Task to carry out :: Nothing but the pictures may be left out. Restate the rest of the entries word for word.

Stored items:
= = = =

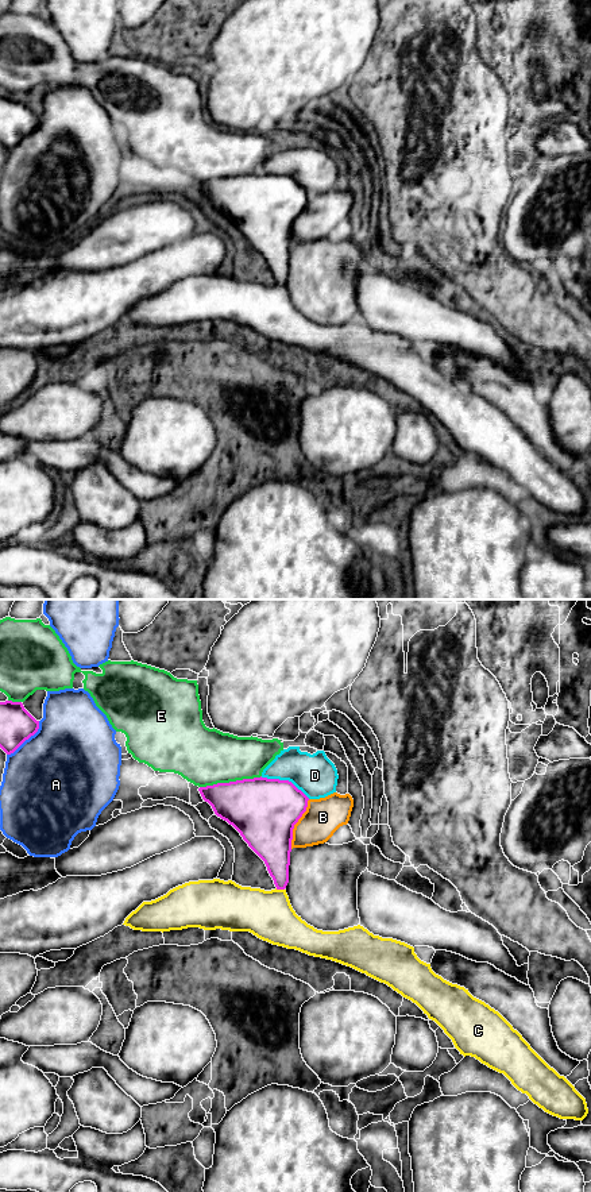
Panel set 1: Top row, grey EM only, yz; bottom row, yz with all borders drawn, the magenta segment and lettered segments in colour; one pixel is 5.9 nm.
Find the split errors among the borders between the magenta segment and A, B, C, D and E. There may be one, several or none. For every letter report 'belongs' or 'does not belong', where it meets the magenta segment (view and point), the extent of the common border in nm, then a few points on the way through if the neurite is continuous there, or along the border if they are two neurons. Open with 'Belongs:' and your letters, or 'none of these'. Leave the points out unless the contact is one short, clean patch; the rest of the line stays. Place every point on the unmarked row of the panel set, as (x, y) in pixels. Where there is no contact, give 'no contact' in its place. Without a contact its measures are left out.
Belongs: none of these
A: does not belong; meets magenta in yz at (26, 134); contact 280 nm long
B: does not belong; meets magenta in yz at (296, 218); contact 320 nm long
C: does not belong; meets magenta in yz at (279, 284); contact 60 nm long; border along yz (275, 284), (284, 285)
D: does not belong; meets magenta in yz at (285, 176); contact 320 nm long
E: does not belong; meets magenta in yz at (230, 177); contact 380 nm long

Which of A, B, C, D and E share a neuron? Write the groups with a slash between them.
A / B / C / D E

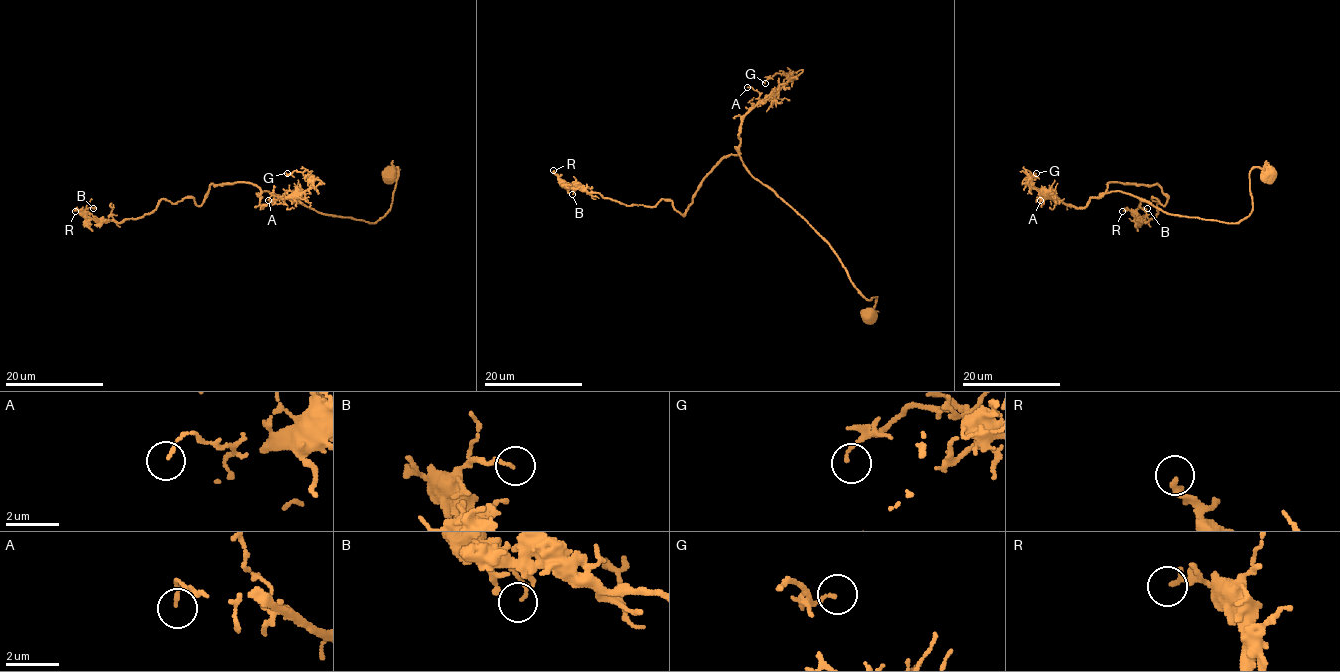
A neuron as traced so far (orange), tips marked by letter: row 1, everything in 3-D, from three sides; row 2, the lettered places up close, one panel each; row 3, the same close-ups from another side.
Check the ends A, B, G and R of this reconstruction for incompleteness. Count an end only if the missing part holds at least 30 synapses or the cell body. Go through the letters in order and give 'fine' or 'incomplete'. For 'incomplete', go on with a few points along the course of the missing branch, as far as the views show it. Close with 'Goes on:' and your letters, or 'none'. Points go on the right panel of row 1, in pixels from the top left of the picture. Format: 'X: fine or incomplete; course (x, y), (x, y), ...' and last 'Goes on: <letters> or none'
A: fine
B: fine
G: fine
R: fine
Goes on: none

= = = =

Problem solution ::
Panel set 1: Top row, grey EM only, yz; bottom row, yz with all borders drawn, the magenta segment and lettered segments in colour; one pixel is 5.9 nm.
Find the split errors among the borders between the magenta segment and A, B, C, D and E. There may be one, several or none. For every letter report 'belongs' or 'does not belong', where it meets the magenta segment (view and point), the extent of the common border in nm, then a few points on the way through if the neurite is continuous there, or along the border if they are two neurons. Open with 'Belongs:' and your letters, or 'none of these'. Leave the points out unless the contact is one short, clean patch; the rest of the line stays. Place every point on the unmarked row of the panel set, as (x, y) in pixels. Where there is no contact, give 'no contact' in its place. Without a contact its measures are left out.
Belongs: none of these
A: does not belong; meets magenta in yz at (26, 134); contact 280 nm long
B: does not belong; meets magenta in yz at (296, 218); contact 320 nm long
C: does not belong; meets magenta in yz at (279, 284); contact 60 nm long; border along yz (275, 284), (284, 285)
D: does not belong; meets magenta in yz at (285, 176); contact 320 nm long
E: does not belong; meets magenta in yz at (230, 177); contact 380 nm long

Which of A, B, C, D and E share a neuron? Write the groups with a slash between them.
A / B / C / D E

A neuron as traced so far (orange), tips marked by letter: row 1, everything in 3-D, from three sides; row 2, the lettered places up close, one panel each; row 3, the same close-ups from another side.
Check the ends A, B, G and R of this reconstruction for incompleteness. Count an end only if the missing part holds at least 30 synapses or the cell body. Go through the letters in order and give 'fine' or 'incomplete'. For 'incomplete', go on with a few points along the course of the missing branch, as far as the views show it. Close with 'Goes on:' and your letters, or 'none'. Points go on the right panel of row 1, in pixels from the top left of the picture. Format: 'X: fine or incomplete; course (x, y), (x, y), ...' and last 'Goes on: <letters> or none'
A: fine
B: fine
G: fine
R: fine
Goes on: none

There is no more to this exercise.